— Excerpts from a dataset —
================

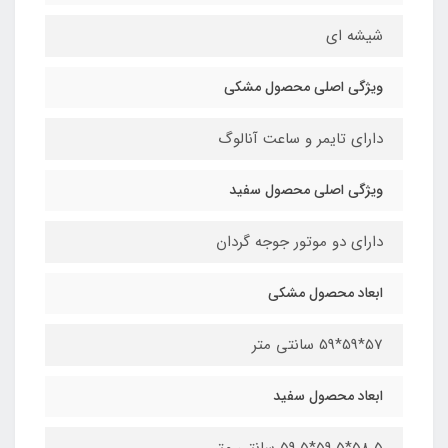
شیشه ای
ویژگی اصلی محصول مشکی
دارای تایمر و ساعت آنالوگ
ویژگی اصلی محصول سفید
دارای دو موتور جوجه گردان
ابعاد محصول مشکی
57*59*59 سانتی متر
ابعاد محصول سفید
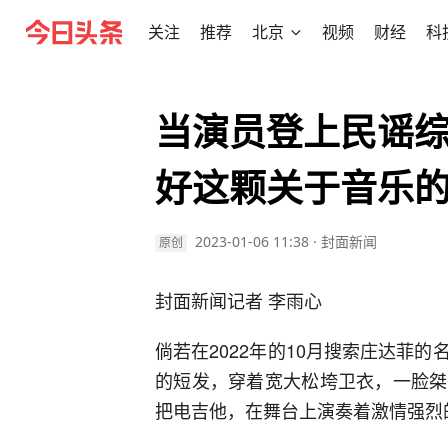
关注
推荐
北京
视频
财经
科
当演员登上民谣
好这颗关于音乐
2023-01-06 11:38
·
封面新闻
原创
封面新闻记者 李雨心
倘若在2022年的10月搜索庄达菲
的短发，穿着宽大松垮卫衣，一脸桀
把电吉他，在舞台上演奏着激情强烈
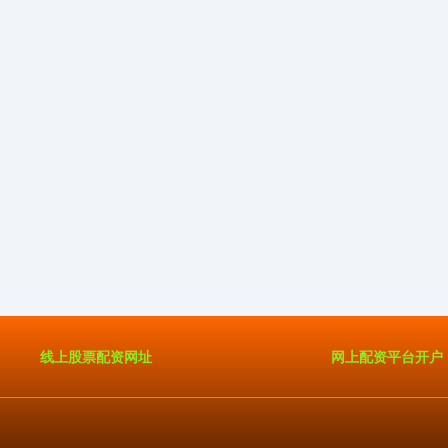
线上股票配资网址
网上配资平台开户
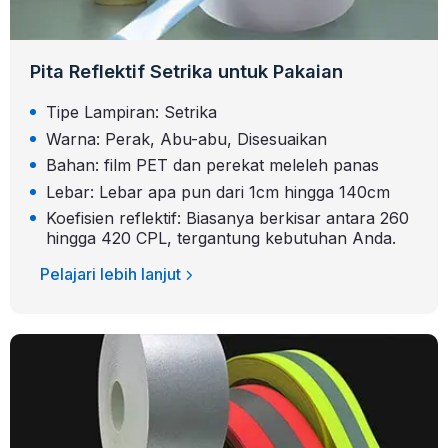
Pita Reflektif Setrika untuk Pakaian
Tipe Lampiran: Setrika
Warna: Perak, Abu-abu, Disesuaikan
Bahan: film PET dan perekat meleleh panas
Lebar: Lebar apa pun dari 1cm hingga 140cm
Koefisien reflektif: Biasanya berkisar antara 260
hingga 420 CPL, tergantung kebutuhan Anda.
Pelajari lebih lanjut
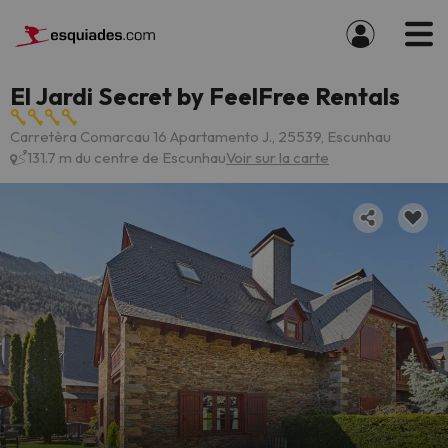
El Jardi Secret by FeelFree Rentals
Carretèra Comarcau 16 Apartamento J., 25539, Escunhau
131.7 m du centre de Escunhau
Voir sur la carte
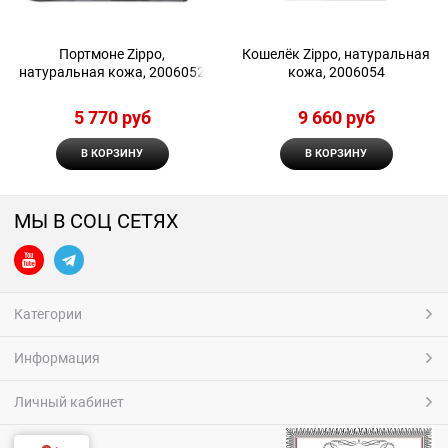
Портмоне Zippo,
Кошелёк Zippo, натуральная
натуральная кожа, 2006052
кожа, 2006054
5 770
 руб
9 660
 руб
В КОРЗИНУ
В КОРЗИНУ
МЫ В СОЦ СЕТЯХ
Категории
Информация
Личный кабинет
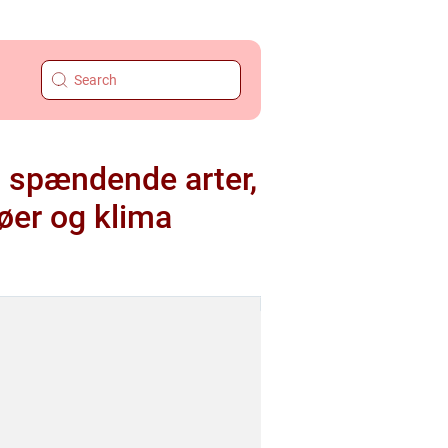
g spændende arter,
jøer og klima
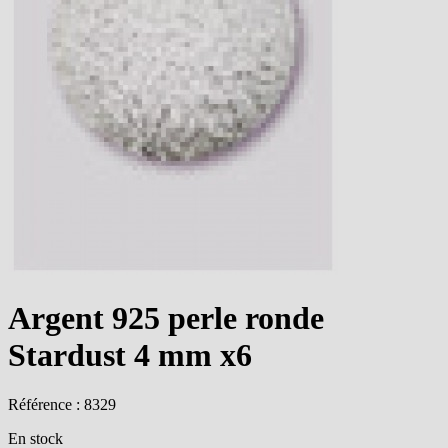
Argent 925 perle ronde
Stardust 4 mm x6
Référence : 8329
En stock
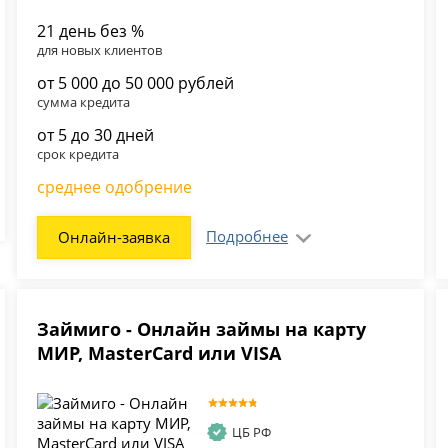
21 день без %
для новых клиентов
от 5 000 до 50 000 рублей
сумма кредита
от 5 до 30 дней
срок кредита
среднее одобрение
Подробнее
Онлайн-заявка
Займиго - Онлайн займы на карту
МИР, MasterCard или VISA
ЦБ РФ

================

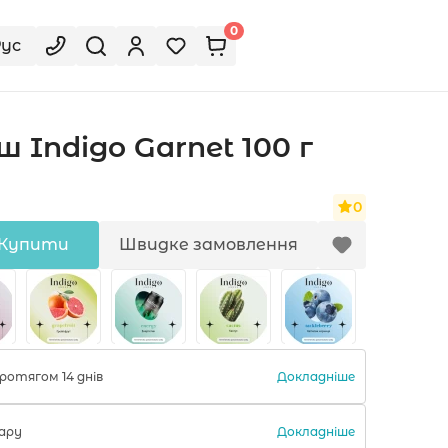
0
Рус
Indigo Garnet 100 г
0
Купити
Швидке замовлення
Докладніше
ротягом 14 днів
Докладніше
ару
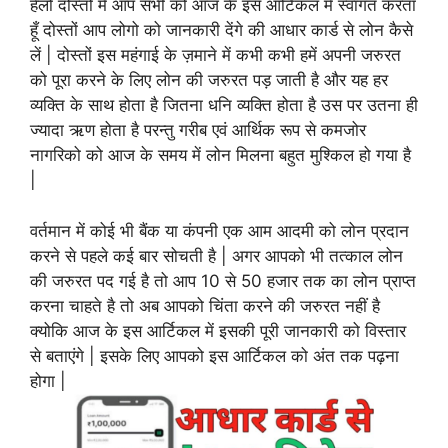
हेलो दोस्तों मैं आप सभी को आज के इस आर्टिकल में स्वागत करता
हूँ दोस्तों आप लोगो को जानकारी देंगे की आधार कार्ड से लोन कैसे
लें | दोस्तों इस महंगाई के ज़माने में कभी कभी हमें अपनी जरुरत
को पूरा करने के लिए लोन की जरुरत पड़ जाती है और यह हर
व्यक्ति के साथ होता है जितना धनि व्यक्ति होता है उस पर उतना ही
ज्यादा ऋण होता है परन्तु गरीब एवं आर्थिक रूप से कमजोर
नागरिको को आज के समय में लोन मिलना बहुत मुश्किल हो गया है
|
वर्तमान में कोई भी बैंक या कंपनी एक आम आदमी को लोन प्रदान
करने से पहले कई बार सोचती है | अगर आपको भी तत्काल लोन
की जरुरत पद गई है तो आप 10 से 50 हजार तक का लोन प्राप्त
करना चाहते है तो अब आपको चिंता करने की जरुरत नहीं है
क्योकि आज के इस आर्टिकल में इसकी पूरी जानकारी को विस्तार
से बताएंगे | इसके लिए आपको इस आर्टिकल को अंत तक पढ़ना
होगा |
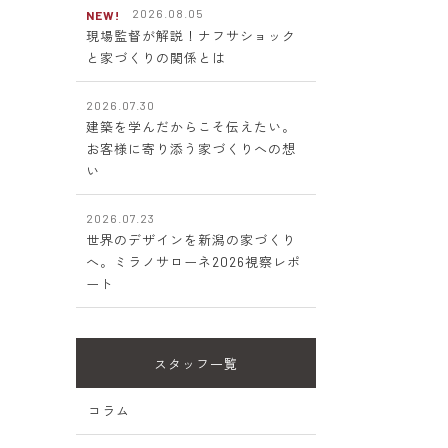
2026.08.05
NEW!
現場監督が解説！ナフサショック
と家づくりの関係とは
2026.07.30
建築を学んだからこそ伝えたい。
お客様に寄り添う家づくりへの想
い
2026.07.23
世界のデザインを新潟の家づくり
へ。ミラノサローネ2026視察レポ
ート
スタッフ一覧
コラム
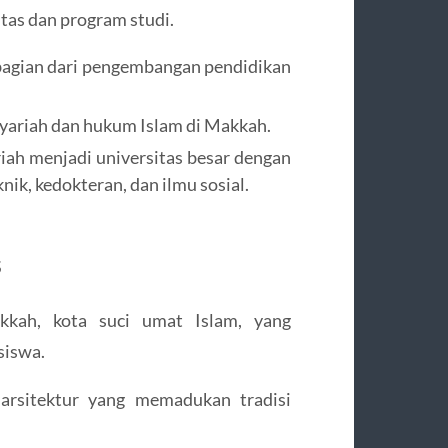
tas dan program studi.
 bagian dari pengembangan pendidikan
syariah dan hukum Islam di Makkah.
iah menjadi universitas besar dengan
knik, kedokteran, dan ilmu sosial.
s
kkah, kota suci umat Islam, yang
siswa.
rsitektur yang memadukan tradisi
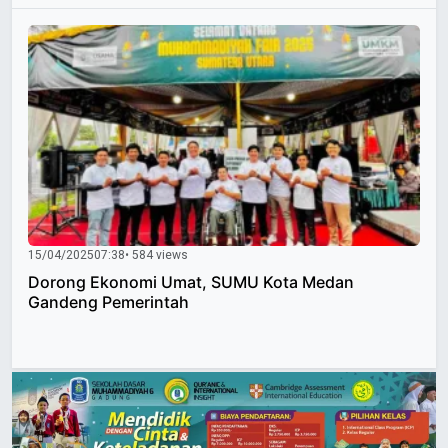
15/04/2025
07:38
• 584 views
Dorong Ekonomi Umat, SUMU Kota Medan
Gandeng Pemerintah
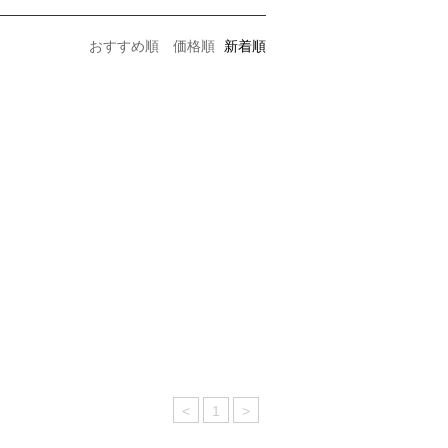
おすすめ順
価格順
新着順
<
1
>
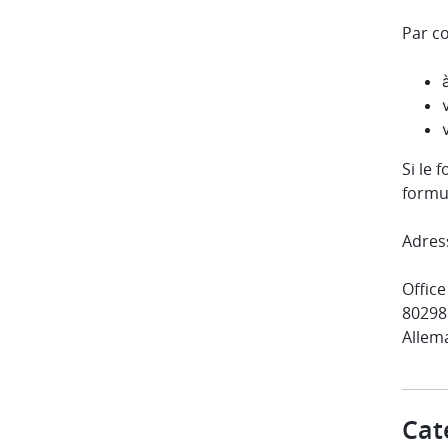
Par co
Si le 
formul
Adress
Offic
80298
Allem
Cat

================

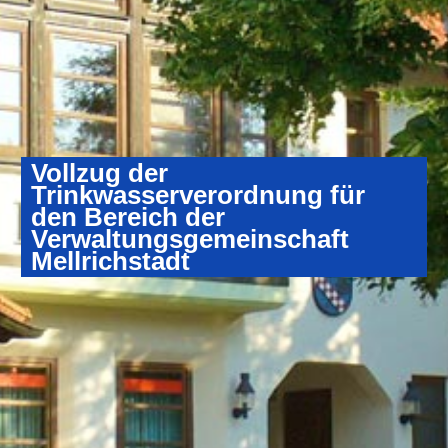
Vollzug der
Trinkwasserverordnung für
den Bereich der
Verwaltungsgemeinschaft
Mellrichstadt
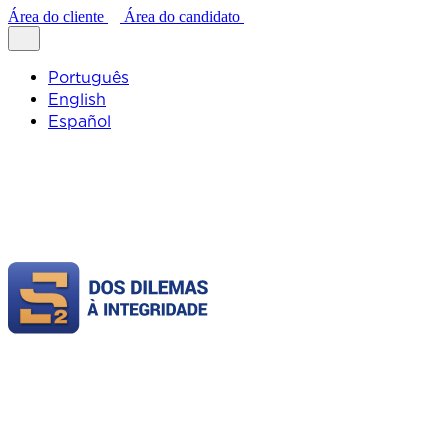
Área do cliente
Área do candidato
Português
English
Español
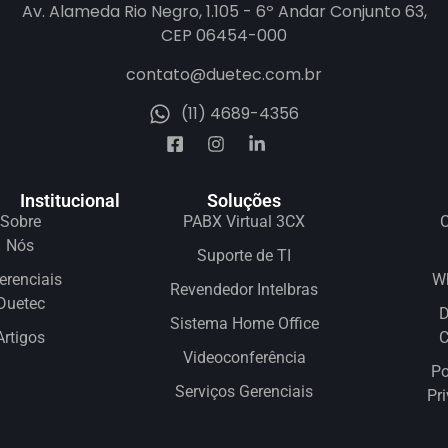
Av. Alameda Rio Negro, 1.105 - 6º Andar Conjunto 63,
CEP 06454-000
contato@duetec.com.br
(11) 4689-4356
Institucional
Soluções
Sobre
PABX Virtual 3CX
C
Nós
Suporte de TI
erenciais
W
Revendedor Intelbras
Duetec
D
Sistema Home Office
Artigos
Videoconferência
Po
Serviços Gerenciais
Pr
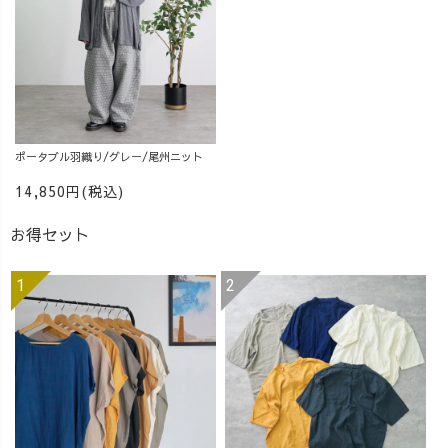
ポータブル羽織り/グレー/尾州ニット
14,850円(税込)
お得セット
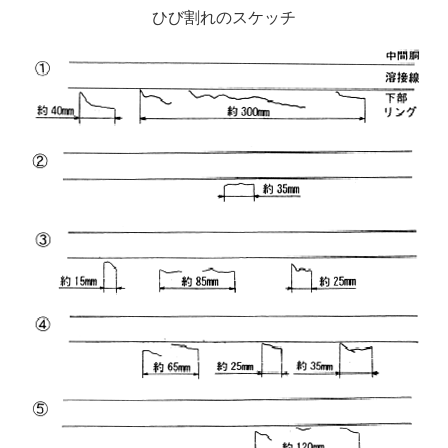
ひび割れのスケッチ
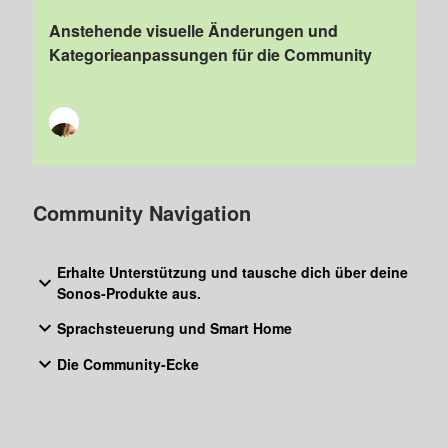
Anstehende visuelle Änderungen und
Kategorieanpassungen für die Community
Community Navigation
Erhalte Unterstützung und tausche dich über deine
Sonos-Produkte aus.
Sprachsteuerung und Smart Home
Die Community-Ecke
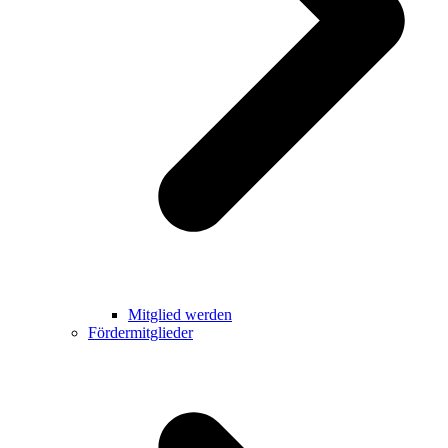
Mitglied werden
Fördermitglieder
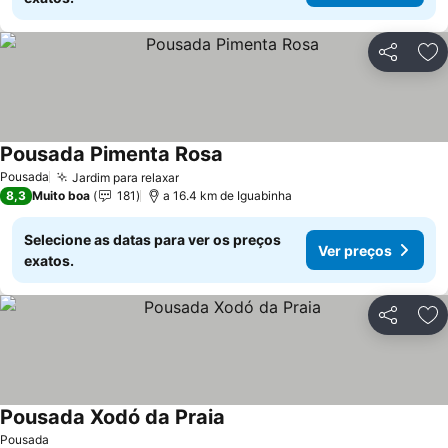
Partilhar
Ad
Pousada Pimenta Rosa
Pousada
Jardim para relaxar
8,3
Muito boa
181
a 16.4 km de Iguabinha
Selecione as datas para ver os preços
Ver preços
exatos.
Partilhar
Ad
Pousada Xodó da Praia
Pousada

================

— PROBLEM DESCRIPTION —
Only the lines above starting with the line with "的短发，穿着宽大松垮卫衣，一脸桀" and going on through the line with "El Jardi Secret by FeelFree Rentals" belong in the answer; repeat them exactly, minus any picture.

— OUTPUT OF THE EXERCISE —
的短发，穿着宽大松垮卫衣，一脸桀
把电吉他，在舞台上演奏着激情强烈
线上股票配资网址
网上配资平台开户
Pita Reflektif Setrika untuk Pakaian
Tipe Lampiran: Setrika
Warna: Perak, Abu-abu, Disesuaikan
Bahan: film PET dan perekat meleleh panas
Lebar: Lebar apa pun dari 1cm hingga 140cm
Koefisien reflektif: Biasanya berkisar antara 260
hingga 420 CPL, tergantung kebutuhan Anda.
Pelajari lebih lanjut
El Jardi Secret by FeelFree Rentals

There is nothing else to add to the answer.